The emergency channel — the flower market, a competitor's cooler, the wholesaler's will-call — exists because weddings don't reschedule when a box arrives brown.

What makes flower buying uniquely hard

Every purchasing problem restaurants have, florists have with the dial turned up:

  • The inventory decays visibly, on a deadline. A rose has a sellable window measured in days. Over-buying isn't tied-up cash like in dry-goods retail — it's compost. Under-buying is a lost wedding consult. The buying math has to be decay-aware, not just quantity-aware.
  • Demand is two businesses in one. The everyday walk-in/delivery business is roughly forecastable; the event and wedding book is a lumpy order backlog known weeks ahead. Good buying reads both: base stems on standing order for the floor, event recipes exploded into stem counts and pre-booked per event.
  • Holidays are a different sport. Valentine's Day and Mother's Day mean pre-booking multiples of normal volume weeks out, at holiday pricing, non-cancellable — a genuine capital commitment placed against a forecast. Getting the pre-book 20% wrong in either direction is the difference between the best and worst week of the year.
  • Substitutions are constant. Availability lists change daily; the wholesaler confirms your order with three subs and a price change as a matter of routine. Whoever tracks that against what was ordered — if anyone — does it from a text thread.
  • Prices move weekly. Stem prices float with supply, season, and holiday proximity. Without a written record per stem per week, nobody notices the quiet 15% creep on greens.

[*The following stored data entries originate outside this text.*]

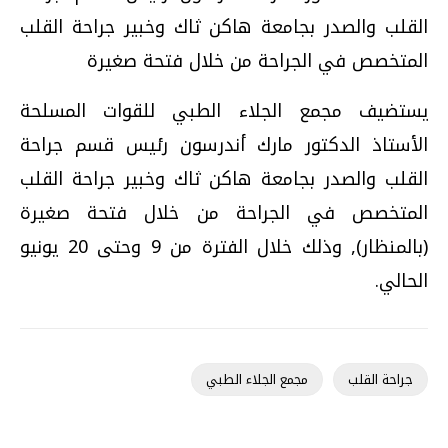
القلب والصدر بجامعة هاكن ثاك وخبير جراحة القلب
المتخصص في الجراحة من خلال فتحة صغيرة
يستضيف مجمع الجلاء الطبي للقوات المسلحة
الأستاذ الدكتور مارك أندرسون رئيس قسم جراحة
القلب والصدر بجامعة هاكن ثاك وخبير جراحة القلب
المتخصص في الجراحة من خلال فتحة صغيرة
(بالمنظار), وذلك خلال الفترة من 9 وحتى 20 يونيو
الحالي.
جراحة القلب
مجمع الجلاء الطبي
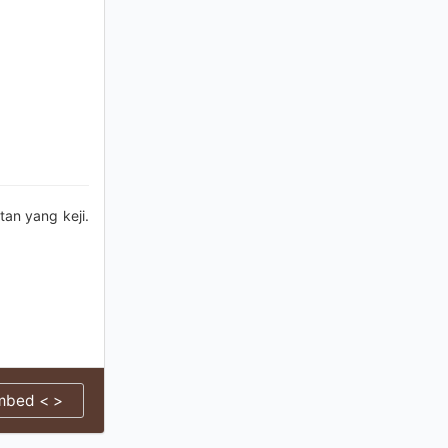
an yang keji.
mbed < >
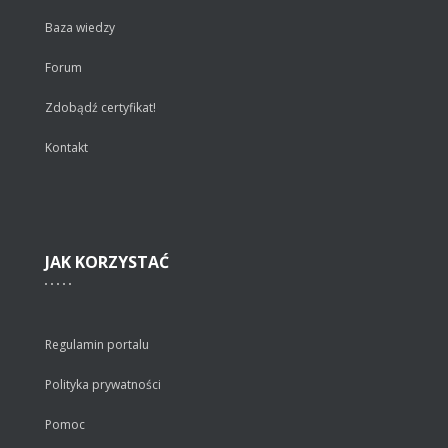
Baza wiedzy
Forum
Zdobądź certyfikat!
Kontakt
JAK
KORZYSTAĆ
Regulamin portalu
Polityka prywatności
Pomoc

The weekly rhythm in a well-run shop

  1. Read the book. What events are on for the next two weeks? Explode each recipe into stem counts and dates needed (stems arrive 2–3 days before the event for hydration and opening).
  2. Check the cooler against the floor plan for the week — what's still sellable, what's on its last day.
  3. Confirm the standing order covers the base, and adjust it ahead of the cutoff if the season has shifted (most wholesalers let you flex a standing order within a window).
  4. Day-buy the gap from availability lists — event stems first, floor fill second — before each wholesaler's cutoff.
  5. Receive like it matters: open boxes, check stem counts and quality, reject or claim credits on arrival — flower credits have a shelf life exactly as long as the flowers.
  6. Track what got confirmed vs delivered vs credited, because across three wholesalers and a text thread, the difference is real money.

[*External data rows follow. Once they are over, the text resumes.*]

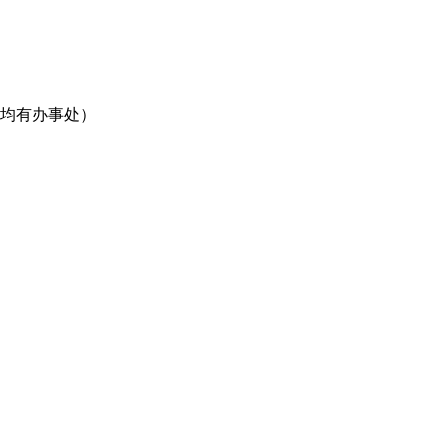
均有办事处）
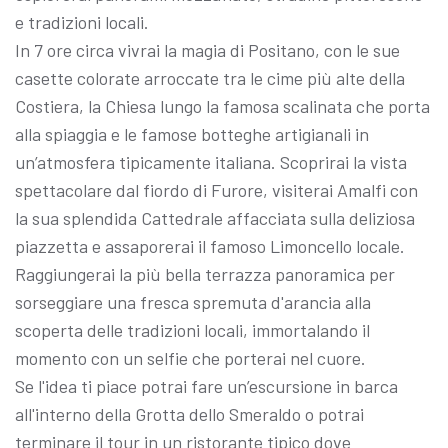
e tradizioni locali.
In 7 ore circa vivrai la magia di Positano, con le sue
casette colorate arroccate tra le cime più alte della
Costiera, la Chiesa lungo la famosa scalinata che porta
alla spiaggia e le famose botteghe artigianali in
un’atmosfera tipicamente italiana. Scoprirai la vista
spettacolare dal fiordo di Furore, visiterai Amalfi con
la sua splendida Cattedrale affacciata sulla deliziosa
piazzetta e assaporerai il famoso Limoncello locale.
Raggiungerai la più bella terrazza panoramica per
sorseggiare una fresca spremuta d'arancia alla
scoperta delle tradizioni locali, immortalando il
momento con un selfie che porterai nel cuore.
Se l'idea ti piace potrai fare un’escursione in barca
all'interno della Grotta dello Smeraldo o potrai
terminare il tour in un ristorante tipico dove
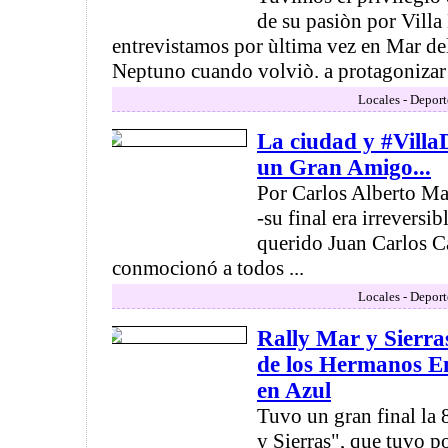
de su pasiòn por Villa
entrevistamos por ùltima vez en Mar del
Neptuno cuando volviò. a protagonizar 
Locales - Deport
La ciudad y #Villa
un Gran Amigo...
Por Carlos Alberto Ma
-su final era irreversib
querido Juan Carlos C
conmocionó a todos ...
Locales - Deport
Rally Mar y Sierra
de los Hermanos 
en Azul
Tuvo un gran final la 
y Sierras", que tuvo p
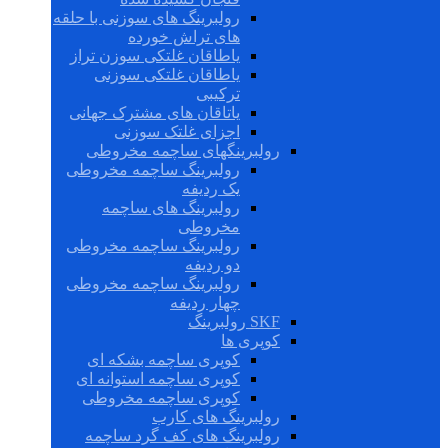
رولبرینگ های سوزنی با حلقه
های تراش خورده
یاطاقان غلتکی سوزن تراز
یاطاقان غلتکی سوزنی
ترکیبی
یاتاقان های مشترک جهانی
اجزای غلتک سوزنی
رولبرینگهای ساچمه مخروطی
رولبرینگ ساچمه مخروطی
یک ردیفه
رولبرینگ های ساچمه
مخروطی
رولبرینگ ساچمه مخروطی
دو ردیفه
رولبرینگ ساچمه مخروطی
چهار ردیفه
SKF رولبرینگ
کوپری ها
کوپری ساچمه بشکه ای
کوپری ساچمه استوانه ای
کوپری ساچمه مخروطی
رولبرینگ های کارب
رولبرینگ های کف گرد ساچمه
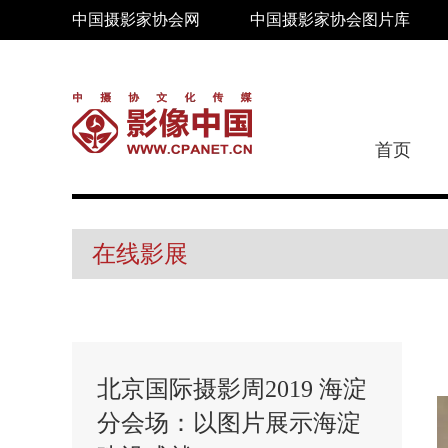
中国摄影家协会网
中国摄影家协会图片库
首页
在线影展
北京国际摄影周2019 海淀
分会场：以图片展示海淀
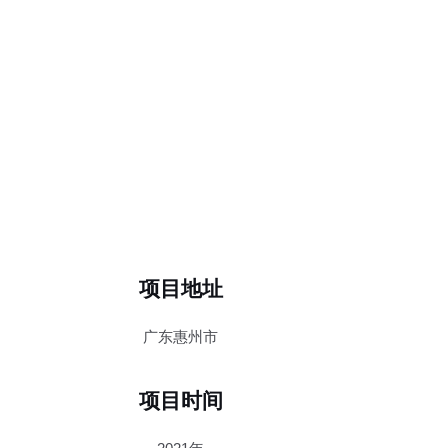
项目地址
广东惠州市
项目时间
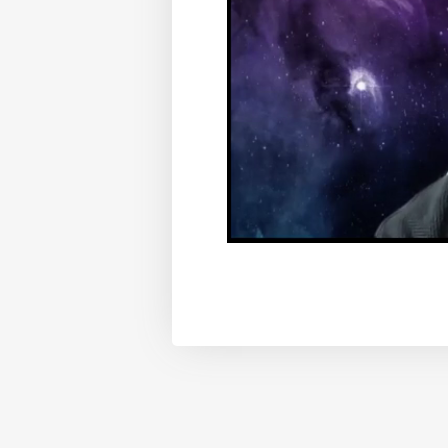
/
Unmute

Where software fits (and where it hasn't)

Florist POS systems are built around the sell side — orders, deliveries, event proposals. The buy side has mostly stayed on paper and phones because the workflow is genuinely messy: multiple wholesalers on multiple channels, daily availability, constant substitution, standing orders that flex, decaying stock that a static count can't represent.

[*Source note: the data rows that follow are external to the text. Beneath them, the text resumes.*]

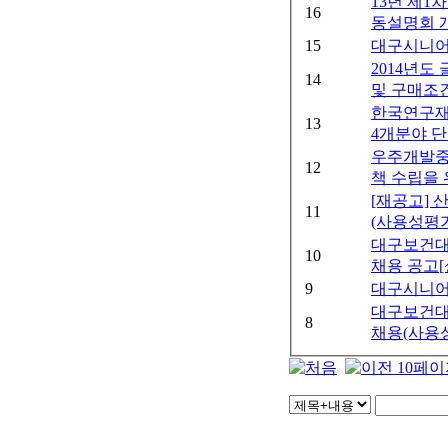
13년 제1
16
동설명회 개
15
대구시니어
2014년
14
및 구매조건
한국연구재
13
4개분야 단
우주개발중
12
책 수립을
[재공고]
11
(사용성평
대구보건대
10
채용 공고[
9
대구시니어
대구보건대
8
채용(사용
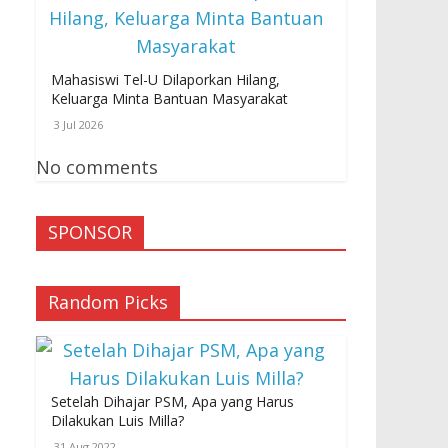
Mahasiswi Tel-U Dilaporkan Hilang,
Keluarga Minta Bantuan Masyarakat
3 Jul 2026
No comments
SPONSOR
Random Picks
Setelah Dihajar PSM, Apa yang Harus
Dilakukan Luis Milla?
31 Aug 2022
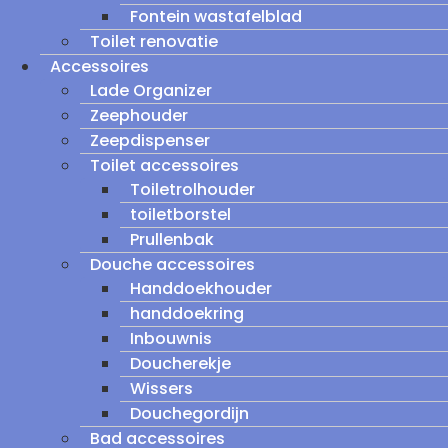
Fontein wastafelblad
Toilet renovatie
Accessoires
Lade Organizer
Zeephouder
Zeepdispenser
Toilet accessoires
Toiletrolhouder
toiletborstel
Prullenbak
Douche accessoires
Handdoekhouder
handdoekring
Inbouwnis
Doucherekje
Wissers
Douchegordijn
Bad accessoires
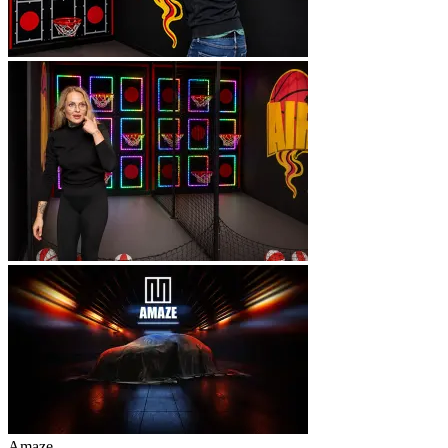
Amaze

That mess is precisely a closed-loop procurement shape: sales and the event book drive suggested buys; standing orders and pre-books are recorded commitments the math counts as inbound; each wholesaler gets orders in their channel (email, text, portal); confirmations and subs update a living purchase order instead of a text thread; receiving reconciles against what was confirmed, and credits get tracked to the invoice. LineNow runs that loop with decay-aware PAR built for perishables — the same math that keeps a produce cooler right keeps a flower cooler right. The broader industry picture is in Procurement for Florists.

Honest scope: a one-designer studio buying for six weddings a year doesn't need software for this — a good spreadsheet and a reliable wholesaler rep are enough. The loop earns its keep for retail shops with a floor plus an event book, multiple wholesalers, and a real standing-order program — the shops where buying already consumes a designer-day a week.